Strictly speaking, it should be clear that the questions cannot be duplicates. For example, one of them announces a high-level feature; the other reports a bug in the implementation. But Meta can and does relax strict duplicate rules when the distinction is not helpful, but the duplicate closure is. (Most obviously, when the dupe target is a carefully-maintained and well-organized FAQ that has a searchable headline entry for that very subject.)
Here, I don't think that's the case. There's nothing in the grab-bag question that allows dupe-closers to pick which answer to dupe to, so there's no real speed-up for the asker or for later searchers, including staff: it's just "go read this collection of miscellaneous posts and check which one matches".
What's more, it seems to miss the intended purpose of the grab-bag question in the first place, which is (as far as I know) to collect high-value, easy-to-spot problems immediately in context where they can be rapidly triaged and handled. Once the first few days are past, there's not much point in adding to the collection, and any sufficiently-complicated bug should just be broken out into its own full question for further work.

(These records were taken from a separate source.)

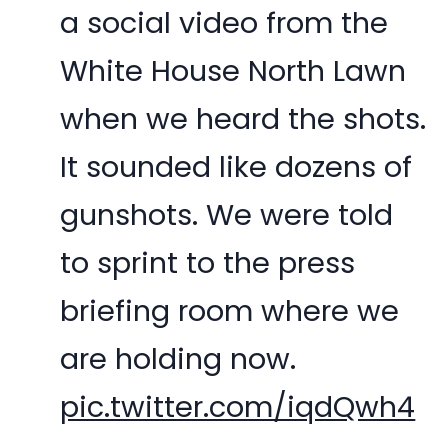
a social video from the
White House North Lawn
when we heard the shots.
It sounded like dozens of
gunshots. We were told
to sprint to the press
briefing room where we
are holding now.
pic.twitter.com/iqdQwh4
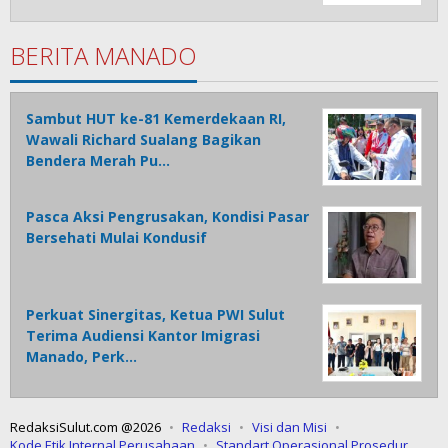
BERITA MANADO
Sambut HUT ke-81 Kemerdekaan RI,
Wawali Richard Sualang Bagikan
Bendera Merah Pu…
Pasca Aksi Pengrusakan, Kondisi Pasar
Bersehati Mulai Kondusif
Perkuat Sinergitas, Ketua PWI Sulut
Terima Audiensi Kantor Imigrasi
Manado, Perk…
RedaksiSulut.com @2026
Redaksi
Visi dan Misi
Kode Etik Internal Perusahaan
Standart Operasional Prosedur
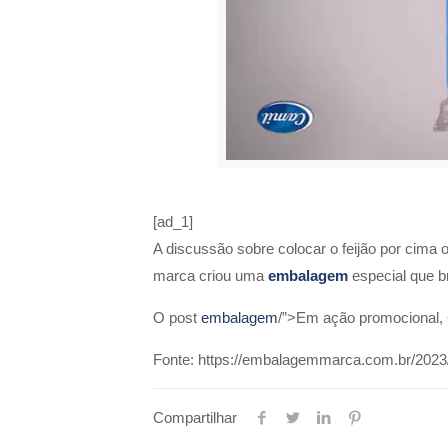
[ad_1]
A discussão sobre colocar o feijão por cima 
marca criou uma
embalagem
especial que br
O post
embalagem
/”>Em ação promocional, 
Fonte: https://embalagemmarca.com.br/2023
Compartilhar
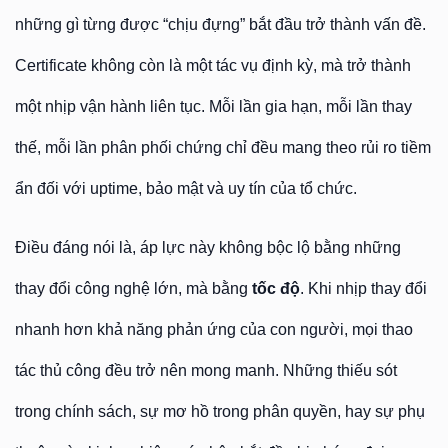
những gì từng được “chịu đựng” bắt đầu trở thành vấn đề.
Certificate không còn là một tác vụ định kỳ, mà trở thành
một nhịp vận hành liên tục. Mỗi lần gia hạn, mỗi lần thay
thế, mỗi lần phân phối chứng chỉ đều mang theo rủi ro tiềm
ẩn đối với uptime, bảo mật và uy tín của tổ chức.
Điều đáng nói là, áp lực này không bộc lộ bằng những
thay đổi công nghệ lớn, mà bằng
tốc độ
. Khi nhịp thay đổi
nhanh hơn khả năng phản ứng của con người, mọi thao
tác thủ công đều trở nên mong manh. Những thiếu sót
trong chính sách, sự mơ hồ trong phân quyền, hay sự phụ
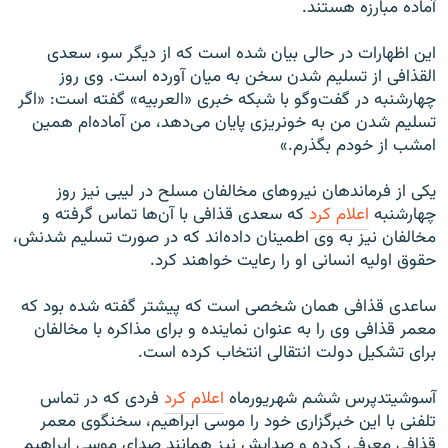
آماده مبارزه هستند.
این اظهارات در حالی بیان شده است که از دیگر سو، سعدی
القذافی از تسلیم شدن سخن به میان آورده است. وی روز
چهارشنبه در گفت‌و‌گو با شبکه خبری «العربیه» گفته است: «اگر
تسلیم شدن من به خونریزی پایان می‌دهد، من آماده‌ام همین
امشب از خودم بگذرم.»
یکی از فرماندهان نیروهای مخالفان مسلح در لیبی نیز روز
چهارشنبه
اعلام کرد
که سعدی قذافی با آن‌ها تماس گرفته و
مخالفان نیز به وی اطمینان داده‌اند که در صورت تسلیم شدنش،
حقوق اولیه انسانی او را رعایت خواهند کرد.
ساعدی قذافی همان شخصی است که پیشتر گفته شده بود که
معمر قذافی وی را به عنوان نماینده و برای مذاکره با مخالفان
برای تشکیل دولت انتقالی انتخاب کرده است.
آسوشیتدپرس ششم شهریورماه
اعلام کرد
فردی که در تماس
تلفنی با این خبرگزاری خود را موسی ابراهیم، سخنگوی معمر
قذافی معرفی کرده و صدایش نیز همانند صدای موسی ابراهیم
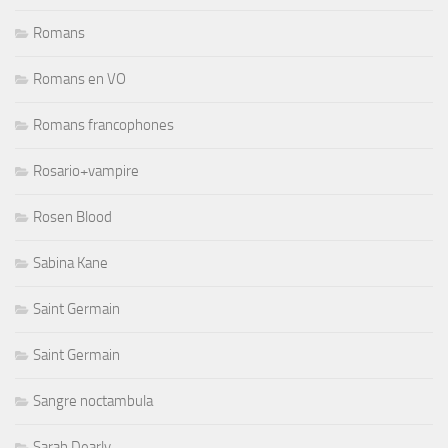
Romans
Romans en VO
Romans francophones
Rosario+vampire
Rosen Blood
Sabina Kane
Saint Germain
Saint Germain
Sangre noctambula
Sarah Dearly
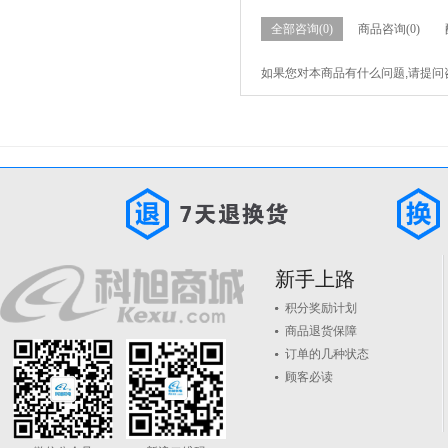
全部咨询(0)
商品咨询(0)
如果您对本商品有什么问题,请提问
新手上路
积分奖励计划
商品退货保障
订单的几种状态
顾客必读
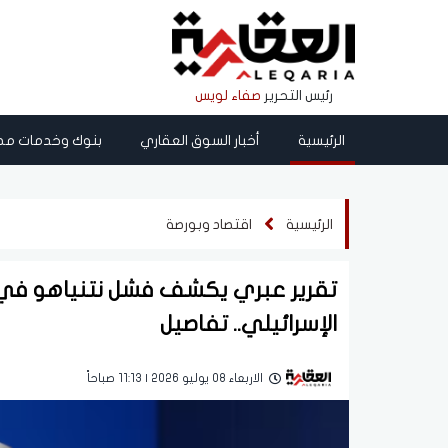
رئيس التحرير
صفاء لويس
الرئيسية
أخبار السوق العقاري
بنوك وخدمات مص
الرئيسية
اقتصاد وبورصة
تقرير عبري يكشف فشل نتنياهو في كب
الإسرائيلي.. تفاصيل
الاربعاء 08 يوليو 2026 | 11:13 صباحاً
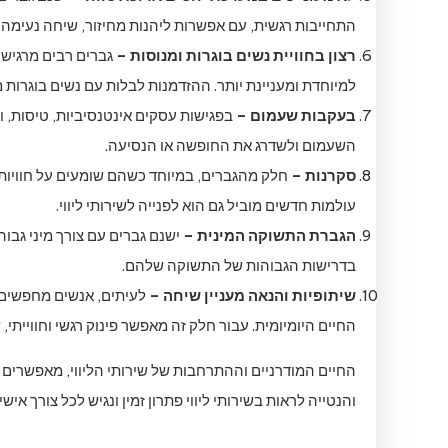
התחייבות רגשית, עם אפשרות ליהנות מחיזור, שיחה נעימה או
רצון בחוויית נשים בוגרות ומנוסות –
גברים רבים מרגישי
למיוחדת ומעניינת יותר. ההזדמנות לבלות עם נשים בוגרות
בעקבות שעמום –
בפגישות עסקים אינטנסיביות, טיסות, ו
השעמום ולשדרג את החופשה או הנסיעה.
סקרנות –
חלק מהגברים, במיוחד כשהם שומעים על חוויות של
עולמות חדשים מוביל גם הוא לפנייה לשירותי ליווי.
הגברת התשוקה המינית –
ישנם גברים עם צורך מיני גבוה
בדרישות הגבוהות של התשוקה שלהם.
שיתופיות והנאה מעניין שיחה –
לעיתים, אנשים מחפשים 
החיים היומיומית. עבור חלק זה מאפשר פינוק רגשי וחווייתי,
החיים המודרניים וההתרחבות של שירותי הליווי, מאפשרים 
והנטייה לראות בשירותי ליווי פתרון זמין ונגיש לכל צורך 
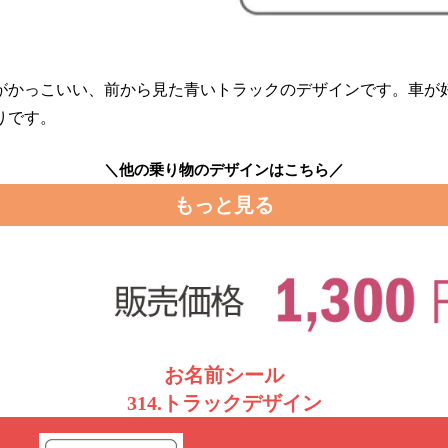
がかっこいい、前から見た青いトラックのデザインです。車が
りです。
＼他の乗り物のデザインはこちら／
もっと見る
お名前シール
314.トラックデザイン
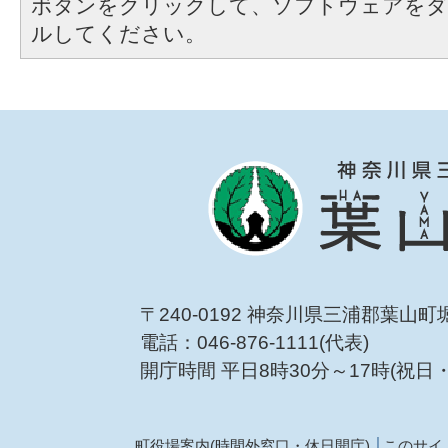
ボタンをクリックして、ソフトウェアをダ
ルしてください。
〒240-0192 神奈川県三浦郡葉山町
電話：046-876-1111(代表)
開庁時間 平日8時30分～17時(祝日
町役場案内(時間外窓口・休日開庁)
このサイ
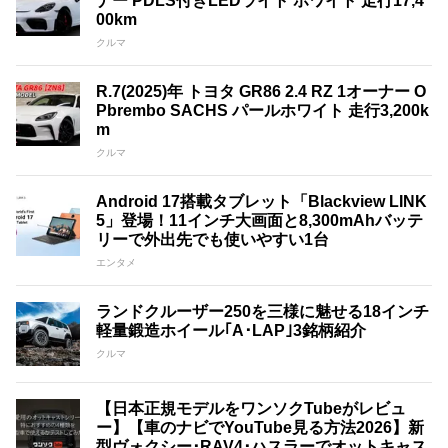
ナー PDLS付きLEDライト ホワイト 走行17,4
00km
クルマ
R.7(2025)年 トヨタ GR86 2.4 RZ 1オーナー O
Pbrembo SACHS パールホワイト 走行3,200k
m
クルマ
Android 17搭載タブレット「Blackview LINK
5」登場！11インチ大画面と8,300mAhバッテ
リーで外出先でも使いやすい1台
エンタメ
ランドクルーザー250を三様に魅せる18インチ
軽量鍛造ホイール｢A･LAP｣3銘柄紹介
クルマ
【日本正規モデルをワンソクTubeがレビュ
ー】【車のナビでYouTube見る方法2026】新
型ヴォクシー･RAV4･ハスラーでオットキャス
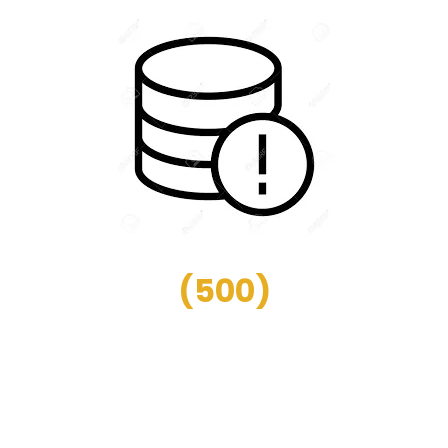
(
500
)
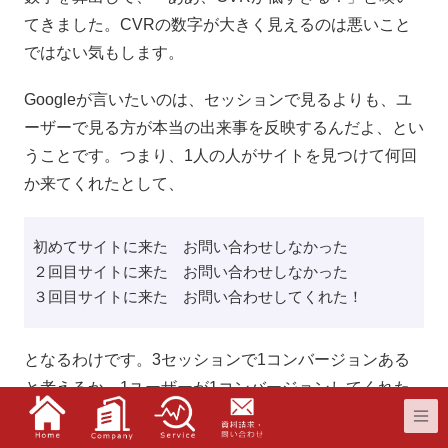
てきました。CVRの数字が大きく見えるのは悪いこと
ではない気もします。
Googleが言いたいのは、セッションで見るよりも、ユ
ーザーで見る方が本当の出来事を反映するんだよ、とい
うことです。つまり、1人の人がサイトを見つけて何回
か来てくれたとして、
初めてサイトに来た お問い合わせしなかった
２回目サイトに来た お問い合わせしなかった
３回目サイトに来た お問い合わせしてくれた！
となるわけです。3セッションで1コンバージョンある
と考えるか、1ユーザーが1コンバージョンしてくれた
と考えるか。実態としては、1人のユーザーなのですか
ら、1ユーザーがと考える方が実態に合っているかもし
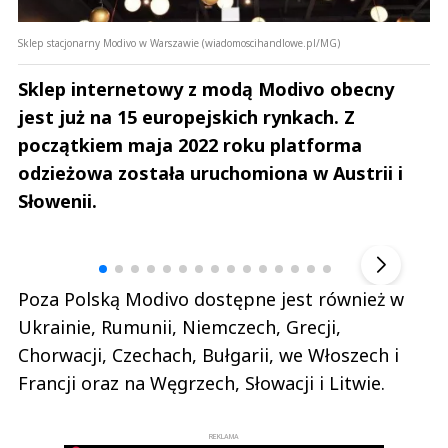
Sklep stacjonarny Modivo w Warszawie (wiadomoscihandlowe.pl/MG)
Sklep internetowy z modą Modivo obecny
jest już na 15 europejskich rynkach. Z
początkiem maja 2022 roku platforma
odzieżowa została uruchomiona w Austrii i
Słowenii.
Andrzej i Marta Sterniccy
Marta i 
▶
Poza Polską Modivo dostępne jest również w
Ukrainie, Rumunii, Niemczech, Grecji,
Chorwacji, Czechach, Bułgarii, we Włoszech i
Francji oraz na Węgrzech, Słowacji i Litwie.
REKLAMA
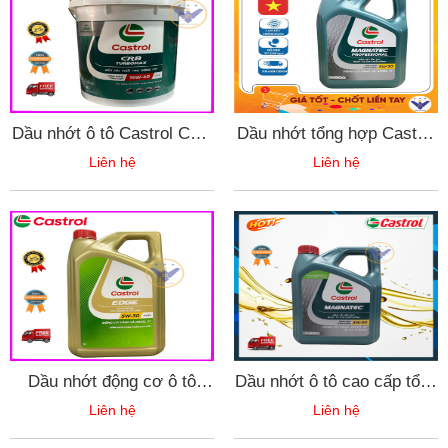
Dầu nhớt ô tô Castrol CRB
Dầu nhớt tổng hợp Castrol
Turbomax 15W-40 API CI-
Magnatec Professional A5
Liên hệ
Liên hệ
4 - xô 18L
5W-30
Dầu nhớt động cơ ô tô
Dầu nhớt ô tô cao cấp tổng
Castrol EDGE 5W-30
hợp toàn phần Castrol
Liên hệ
Liên hệ
A3/B4 - can 5L
Magnatec 5w-30 API
SP/CF can 4L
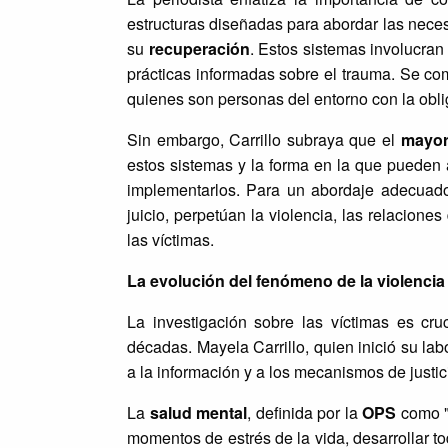
estructuras diseñadas para abordar las nec
su
recuperación
. Estos sistemas involucran
prácticas informadas sobre el trauma. Se co
quienes son personas del entorno con la obli
Sin embargo, Carrillo subraya que el
mayor
estos sistemas y la forma en la que pueden 
implementarlos. Para un abordaje adecuado, 
juicio, perpetúan la violencia, las relacione
las víctimas.
La evolución del fenómeno de la violencia 
La investigación sobre las víctimas es cru
décadas. Mayela Carrillo, quien inició su l
a la información y a los mecanismos de justic
La
salud mental
, definida por la
OPS
como "u
momentos de estrés de la vida, desarrollar t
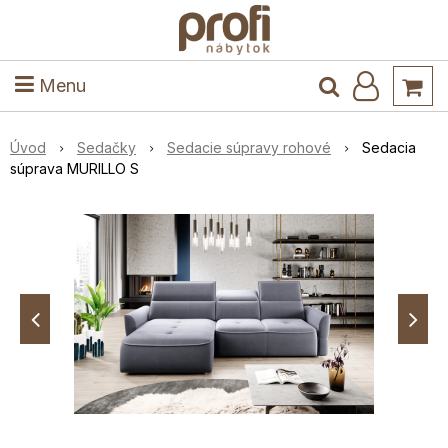
ele
Masív
Detské izby
Kuchyňa a jedáleň
Stoly a stoličky
Predsieň
Menu
Úvod
Sedačky
Sedacie súpravy rohové
Sedacia
súprava MURILLO S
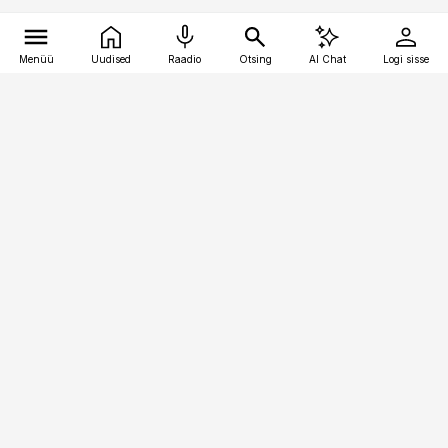
Menüü
Uudised
Raadio
Otsing
AI Chat
Logi sisse
Vana-Lõuna 39/1, 19094 Tallinn
(+372) 667 0111
kaubandus@kaubandus.ee
Telli
Reklaam
Firmast
Sisu kasutamisõigused
Ajakirjaniku
eetikakoodeks
Üldtingimused
Privaatsustingimused
Küpsiste poliitika
KKK
Eesti Meediaettevõtete
Eelistuste haldamine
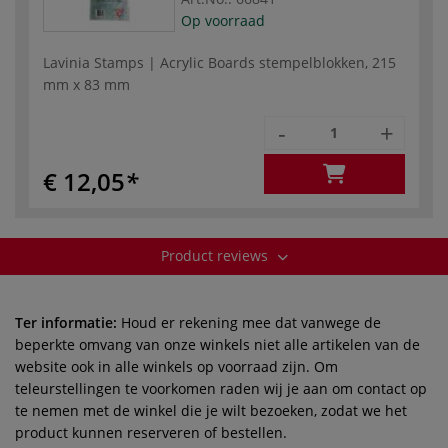
Op voorraad
Lavinia Stamps | Acrylic Boards stempelblokken, 215
mm x 83 mm
-
+
€ 12,05
Product reviews
Ter informatie:
Houd er rekening mee dat vanwege de
beperkte omvang van onze winkels niet alle artikelen van de
website ook in alle winkels op voorraad zijn. Om
teleurstellingen te voorkomen raden wij je aan om contact op
te nemen met de winkel die je wilt bezoeken, zodat we het
product kunnen reserveren of bestellen.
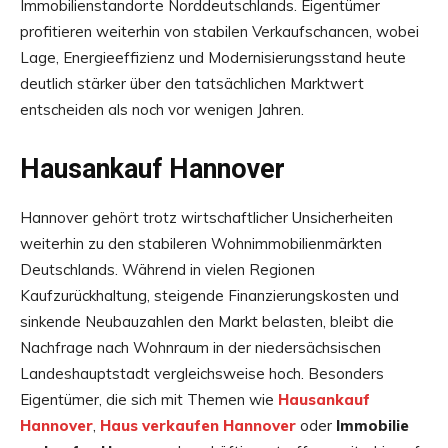
Immobilienstandorte Norddeutschlands. Eigentümer
profitieren weiterhin von stabilen Verkaufschancen, wobei
Lage, Energieeffizienz und Modernisierungsstand heute
deutlich stärker über den tatsächlichen Marktwert
entscheiden als noch vor wenigen Jahren.
Hausankauf Hannover
Hannover gehört trotz wirtschaftlicher Unsicherheiten
weiterhin zu den stabileren Wohnimmobilienmärkten
Deutschlands. Während in vielen Regionen
Kaufzurückhaltung, steigende Finanzierungskosten und
sinkende Neubauzahlen den Markt belasten, bleibt die
Nachfrage nach Wohnraum in der niedersächsischen
Landeshauptstadt vergleichsweise hoch. Besonders
Eigentümer, die sich mit Themen wie
Hausankauf
Hannover
,
Haus verkaufen Hannover
oder
Immobilie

In other words, the fact that a new question has been asked pretty much puts it beyond the quick-and-dirty realm of the grab-bag.
There might be a few corner cases where someone fails to do any searching during the first few days of a new feature, but, broadly speaking, if it makes a difference to anyone, it's not worth closing.
Instead, make sure to add cross-links between answer-report and question-report so the discussion can be properly unified.